Geoff Tate: It's finished. I worked with a professional screenwriter, Mark Shepard, who's written many screenplays. He and I put together a piece of work which I feel is incredibly strong comparing it to other screenplays I've read. It really is a dramatic presentation. I think it's going to make a fine film. It's much more in depth then you can get with records. You can explain the story so much easier with film. We went into great detail giving background on the characters and introducing a couple other supporting characters that help tell the story a little better. We hope to see a Mindcrime movie in the near future.
Has society changed much between George Bush and George W. Bush's presidencies?
I've been reading a little bit about this, and oftentimes when a country or society is at war the society fundamentally mirrors the opponent. In a way that's happening here, too. The United States is at war with a religious cult. They are a fundamentalist group. The Bush administration resembles a fundamentalist religious cult in the sense that they say they are Christians. They support a very constrictive, conservative, right-wing administration and they embrace religious groups. There's a large Christian funding of this government. I find that very interesting, the mirroring effect. They both say sort of the same things. From that perspective that hasn't changed. It was very similar circumstances in the '80s when the first Bush was in power. It was again a very conservative, right wing, religious funded administration.
What have been the biggest changes you've seen in the music industry during your 25 years in the business?

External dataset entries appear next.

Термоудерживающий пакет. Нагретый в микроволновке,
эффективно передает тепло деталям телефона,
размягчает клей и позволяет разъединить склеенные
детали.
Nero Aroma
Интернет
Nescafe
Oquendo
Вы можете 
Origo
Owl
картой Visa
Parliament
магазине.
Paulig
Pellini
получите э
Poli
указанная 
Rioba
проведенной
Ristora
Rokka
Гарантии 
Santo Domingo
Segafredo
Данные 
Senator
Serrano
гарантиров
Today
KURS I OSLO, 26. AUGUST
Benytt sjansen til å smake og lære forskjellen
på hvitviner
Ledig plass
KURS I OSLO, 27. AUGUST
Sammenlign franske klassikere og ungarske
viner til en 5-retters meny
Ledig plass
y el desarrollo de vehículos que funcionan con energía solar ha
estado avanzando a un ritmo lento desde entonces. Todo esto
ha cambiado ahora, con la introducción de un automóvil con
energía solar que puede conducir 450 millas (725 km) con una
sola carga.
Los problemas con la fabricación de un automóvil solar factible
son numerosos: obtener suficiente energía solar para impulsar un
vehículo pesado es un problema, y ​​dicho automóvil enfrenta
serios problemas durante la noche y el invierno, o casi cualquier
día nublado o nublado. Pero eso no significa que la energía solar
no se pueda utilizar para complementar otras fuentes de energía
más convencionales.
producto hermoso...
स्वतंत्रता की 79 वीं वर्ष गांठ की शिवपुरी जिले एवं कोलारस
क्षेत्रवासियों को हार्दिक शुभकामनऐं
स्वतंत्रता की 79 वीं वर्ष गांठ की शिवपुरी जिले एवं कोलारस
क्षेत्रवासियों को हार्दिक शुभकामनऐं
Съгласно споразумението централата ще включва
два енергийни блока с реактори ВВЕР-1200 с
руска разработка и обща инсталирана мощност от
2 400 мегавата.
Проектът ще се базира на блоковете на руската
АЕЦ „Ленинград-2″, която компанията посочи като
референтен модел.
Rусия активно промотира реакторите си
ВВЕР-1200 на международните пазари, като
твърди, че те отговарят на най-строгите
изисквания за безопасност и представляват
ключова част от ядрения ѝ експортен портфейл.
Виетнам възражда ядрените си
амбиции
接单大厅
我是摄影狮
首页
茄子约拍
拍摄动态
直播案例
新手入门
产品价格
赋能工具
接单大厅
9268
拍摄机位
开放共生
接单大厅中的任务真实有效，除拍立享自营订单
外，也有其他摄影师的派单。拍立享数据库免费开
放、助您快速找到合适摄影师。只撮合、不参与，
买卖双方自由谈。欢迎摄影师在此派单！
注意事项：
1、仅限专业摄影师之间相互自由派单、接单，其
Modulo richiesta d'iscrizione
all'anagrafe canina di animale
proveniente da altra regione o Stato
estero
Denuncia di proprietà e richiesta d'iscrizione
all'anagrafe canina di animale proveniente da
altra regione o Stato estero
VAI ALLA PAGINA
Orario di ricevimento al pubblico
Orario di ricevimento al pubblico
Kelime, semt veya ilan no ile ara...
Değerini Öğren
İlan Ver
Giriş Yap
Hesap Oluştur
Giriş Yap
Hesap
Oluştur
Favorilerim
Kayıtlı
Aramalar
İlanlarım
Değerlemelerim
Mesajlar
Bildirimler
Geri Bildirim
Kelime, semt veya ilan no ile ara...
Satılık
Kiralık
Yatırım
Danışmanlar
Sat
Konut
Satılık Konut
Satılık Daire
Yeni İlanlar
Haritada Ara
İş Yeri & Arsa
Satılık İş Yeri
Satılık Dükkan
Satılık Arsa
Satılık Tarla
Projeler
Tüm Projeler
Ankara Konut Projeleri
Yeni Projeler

About 1990 there was a huge shakeup in the music industry and the 6 major record companies fired all the music people and hired business graduates to take over the spots. So the music became not as important. What really became important was the bottom line, how much money you could make. The beans were being counted with great efficiency. So the whole industry has changed dramatically because of that. It used to be an industry that people who were in the top positions were into music. They came from music backgrounds and it showed because there was a diversity in what was getting attention and getting money. Now it's so pop culture derivative, and there are a zillion other bands that are there to take your place if your single doesn't hit in the first six weeks. Record companies used to have a way of doing things where they didn't even expect a band or artist to hit really big until their third or fourth album. It took that long for an artist to build up an audience through touring and live exposure. You had to be able to play. You had to actually be able to sing. You had to be musicians. That was part of the deal. Nowadays they bank on and support and finance people that aren't musicians, that don't have musical backgrounds at all, who don't have any real talent in the music business. But what that person represents is a celebrity sort of face or an image and they bank on the image now. They sell that. They train the consumers so well to accept the mediocrity that's everywhere in our culture. We're a mediocrity worshipping culture now.